The parity condition crowds out discussion of microstate or protectorate‑style solutions not because those are unworkable – European micro‑states are sovereign but explicitly subordinated, protected, and structurally demilitarized – but because they puncture the political theater on which the Two‑State Solution now depends.

As long as diplomats are obliged to pretend that the only acceptable outcome is an equal Palestinian state commanding Israel’s high ground and chokepoints, serious exploration of more limited, securable configurations will remain off the table, not on their merits, but because they expose how far the discourse has drifted from reality.

All that said, even the most minimalist alternative to the Two-State Solution could not be created by a single “recognition” ceremony or communique; it would require a phased, performance‑based process that starts with security and only then cautiously widens Palestinian civil authority.  A workable arrangement would have to begin with verifiable dismantling of armed groups, strict external control of borders and airspace, and years of monitored demilitarization before anyone can talk honestly about locking in permanent political status.

Territorial contiguity is yet another structural illusion of the Two-State Solution – specifically, the outrageous demand for a corridor linking Gaza and the West Bank.
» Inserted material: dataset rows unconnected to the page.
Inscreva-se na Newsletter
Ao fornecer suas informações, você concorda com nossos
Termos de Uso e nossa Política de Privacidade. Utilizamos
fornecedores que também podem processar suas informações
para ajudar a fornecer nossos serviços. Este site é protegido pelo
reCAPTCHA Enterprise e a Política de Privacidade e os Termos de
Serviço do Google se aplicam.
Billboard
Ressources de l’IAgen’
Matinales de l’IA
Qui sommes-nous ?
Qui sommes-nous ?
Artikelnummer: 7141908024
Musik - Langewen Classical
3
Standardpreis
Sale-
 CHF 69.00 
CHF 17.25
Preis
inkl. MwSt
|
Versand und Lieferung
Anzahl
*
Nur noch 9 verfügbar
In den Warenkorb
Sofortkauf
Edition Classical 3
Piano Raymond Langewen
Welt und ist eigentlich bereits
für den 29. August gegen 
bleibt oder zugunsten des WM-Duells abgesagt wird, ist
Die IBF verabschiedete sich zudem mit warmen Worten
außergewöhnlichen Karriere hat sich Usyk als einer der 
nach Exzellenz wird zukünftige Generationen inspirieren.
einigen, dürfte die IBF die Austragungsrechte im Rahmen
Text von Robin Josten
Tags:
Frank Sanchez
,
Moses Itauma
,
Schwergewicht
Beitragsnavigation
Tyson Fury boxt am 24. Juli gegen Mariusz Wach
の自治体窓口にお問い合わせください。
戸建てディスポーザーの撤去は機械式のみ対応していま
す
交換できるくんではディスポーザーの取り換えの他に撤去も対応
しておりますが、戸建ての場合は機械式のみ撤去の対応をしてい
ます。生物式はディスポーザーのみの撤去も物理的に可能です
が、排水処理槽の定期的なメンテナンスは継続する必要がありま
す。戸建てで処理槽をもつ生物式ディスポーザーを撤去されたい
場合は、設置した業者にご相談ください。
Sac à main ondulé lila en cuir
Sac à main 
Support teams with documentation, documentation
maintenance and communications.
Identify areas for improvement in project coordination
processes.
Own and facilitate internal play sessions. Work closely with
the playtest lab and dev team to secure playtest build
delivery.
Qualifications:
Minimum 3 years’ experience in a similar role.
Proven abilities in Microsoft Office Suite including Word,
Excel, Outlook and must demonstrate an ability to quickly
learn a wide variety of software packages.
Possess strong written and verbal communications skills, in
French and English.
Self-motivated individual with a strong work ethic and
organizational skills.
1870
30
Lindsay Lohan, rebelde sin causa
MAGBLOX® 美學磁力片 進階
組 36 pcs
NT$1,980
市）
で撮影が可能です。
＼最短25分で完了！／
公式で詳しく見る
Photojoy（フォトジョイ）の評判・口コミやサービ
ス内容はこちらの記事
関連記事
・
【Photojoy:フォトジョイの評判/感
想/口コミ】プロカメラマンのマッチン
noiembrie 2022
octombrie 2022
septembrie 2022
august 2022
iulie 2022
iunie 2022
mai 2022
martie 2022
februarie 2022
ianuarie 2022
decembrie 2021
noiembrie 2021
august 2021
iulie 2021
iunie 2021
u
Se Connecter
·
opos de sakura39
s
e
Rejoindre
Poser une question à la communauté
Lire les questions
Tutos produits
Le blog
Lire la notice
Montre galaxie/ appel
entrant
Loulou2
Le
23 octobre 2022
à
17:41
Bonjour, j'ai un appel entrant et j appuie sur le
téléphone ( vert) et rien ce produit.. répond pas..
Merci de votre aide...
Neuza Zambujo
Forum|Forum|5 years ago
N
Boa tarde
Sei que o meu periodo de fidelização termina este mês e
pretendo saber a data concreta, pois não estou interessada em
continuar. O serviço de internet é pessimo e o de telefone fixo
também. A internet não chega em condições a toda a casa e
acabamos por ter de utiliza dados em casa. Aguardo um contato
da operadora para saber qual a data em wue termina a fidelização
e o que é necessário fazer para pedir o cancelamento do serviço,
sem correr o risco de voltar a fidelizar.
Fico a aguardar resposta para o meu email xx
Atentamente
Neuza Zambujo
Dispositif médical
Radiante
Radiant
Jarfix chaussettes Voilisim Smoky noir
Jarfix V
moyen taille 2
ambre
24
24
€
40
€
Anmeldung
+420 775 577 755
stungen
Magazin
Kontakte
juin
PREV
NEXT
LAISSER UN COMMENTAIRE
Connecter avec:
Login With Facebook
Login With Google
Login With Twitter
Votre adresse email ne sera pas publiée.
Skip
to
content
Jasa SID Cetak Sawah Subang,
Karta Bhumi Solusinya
Any plan that carves a sovereign land bridge from Gaza to the West Bank would bisect Israel, permanently exposing its narrow coastal and central corridors to the kinds of infiltration, arms smuggling, and surprise attack that have defined every iteration of Palestinian militancy from 1948 to October 7.

That’s a bridge too far, to put it mildly.

Finally, there is the Jordan factor, a risk that is rarely talked about openly because it exposes how fragile the entire plan is.

Jordan’s population is majority Palestinian by all serious estimates, even if the exact number is uncertain. The monarchy has survived through a blend of security control, tribal alliances, and external subsidy. But the monarchy isn’t guaranteed to last forever. If Jordan destabilizes and a Palestinian state exists west of the river, the possibility of a political union can’t be waved away as impossible.

Should that happen, Israel would face a contiguous hostile country on both sides of the Jordan River, with depth, manpower, and strategic continuity.

The international community would not stop it. International law provides no veto over voluntary unions between sovereign states. Outside powers could condemn it, withhold recognition, or impose sanctions – but they would not fight a war to prevent it.

Israel would be left, as always, to fend for itself.

That is why, in the end, Israel’s security doctrine is built on a simple premise: it must be able to defend itself by itself. That is realism.

The Two-State Solution is the opposite of realism. Its proponents ask Israel to trade precious land and strategic depth for a peaceful mirage, resting on promises that are likely to vanish when tested.

They as – and pressure – in vain. Israel will not comply.

Our sages understood how a traveler in the desert can die chasing phantom water. Israelis, who have tragically had to bury the victims of earlier illusions – and fatally flawed conceptions –know better than to treat a mirage as a solution.